When storing data on your sd card, don't use a human readable time (year, month, day, etc.). ZThat's very hard for a computer to work with - better use the unix timestamp, normally you can get that through Time.now(). That's an unsigned long, seconds since epoch. Now a 24-hour period is simply a difference of 246060 = 86400 seconds. Later when you import that file in a spreadsheet application it's trivial to have those dates converted into something human readable again for you, while the seconds representation makes processing/graphing easier.
Now as you log every 10 seconds, that's 8,640 lines per day. So the record of 24 hours ago should be 8,640 lines before the current line in the file.
But now, how to get to a certain line? There's no line search function, just a position function. So you have to make sure every line is of identical length, so you can simply calculate where you have to go. Here the sprintf() function comes in play. This can guarantee you to write a single line of exactly the same length every time, making searching for an entry in the file easy.

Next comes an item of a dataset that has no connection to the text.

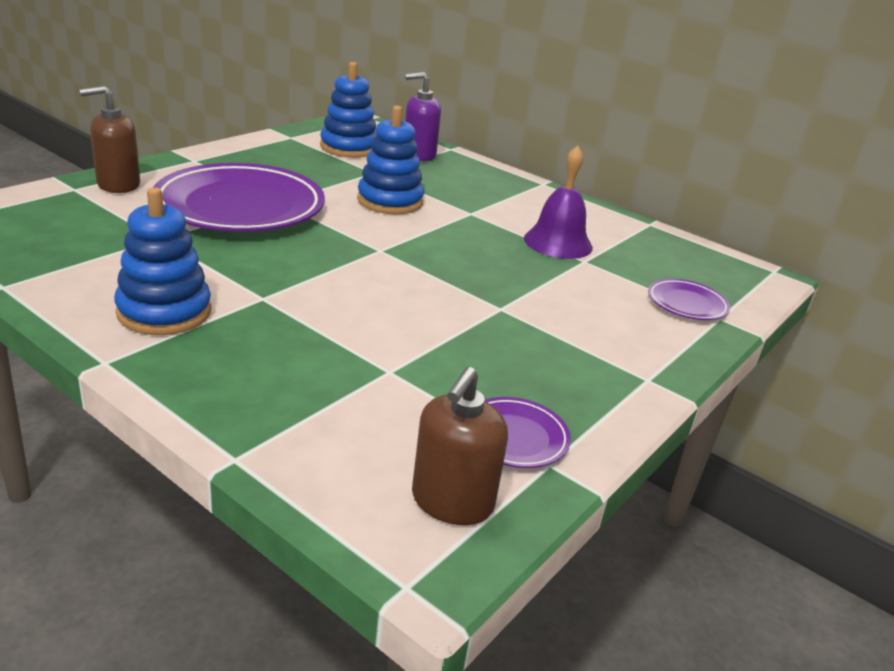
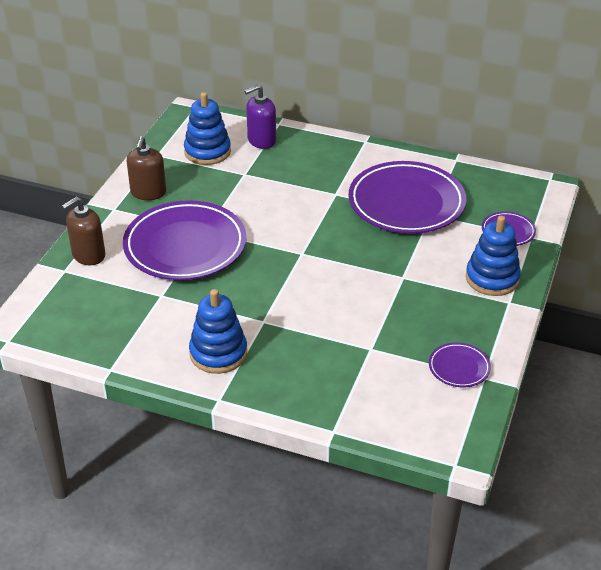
camera: 15 degrees left, 10 degrees up
blue stacking toy [357,105,424,214] -> blue stacking toy moved to [466,216,521,296]
brown soap dispenser [412,367,508,525] -> brown soap dispenser moved to [127,136,166,200]
purple bell [524,145,593,259] -> purple plate [348,161,467,234]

Your file writing section becomes something like this:
// This section is for storing values to SD card
myFile = SD.open("Nautilus.txt", FILE_WRITE);
if (myFile) {
char line[26]; // 25 characters plus null terminator
char temp[7];
dtostrf(T1, 6, 2, temp); // Convert float to string.
char press[8];
dtostrf(L1, 7, 2, press);
sprintf(line, "%10d %6s %7s", now.unixtime(), temp, press);
myFile.println(line); // writes a 25-character string plus a \n so 26 characters to the file - that's one line.
}
This way every line will be 26 characters long, and it becomes easy to read back the parts with temperature and pressure (use strncpy(dest, src + beginIndex, endIndex - beginIndex);)
, and convert it back into float using atof(). The line of 24 hours ago starts 8640 * 26 = 224,640 characters ago.
For comparison: floats are never exactly the same, use an interval. So:
if (abs(yesterdayTemp - todayTemp) < 0.5) {
// Less than 0.5° difference = equal.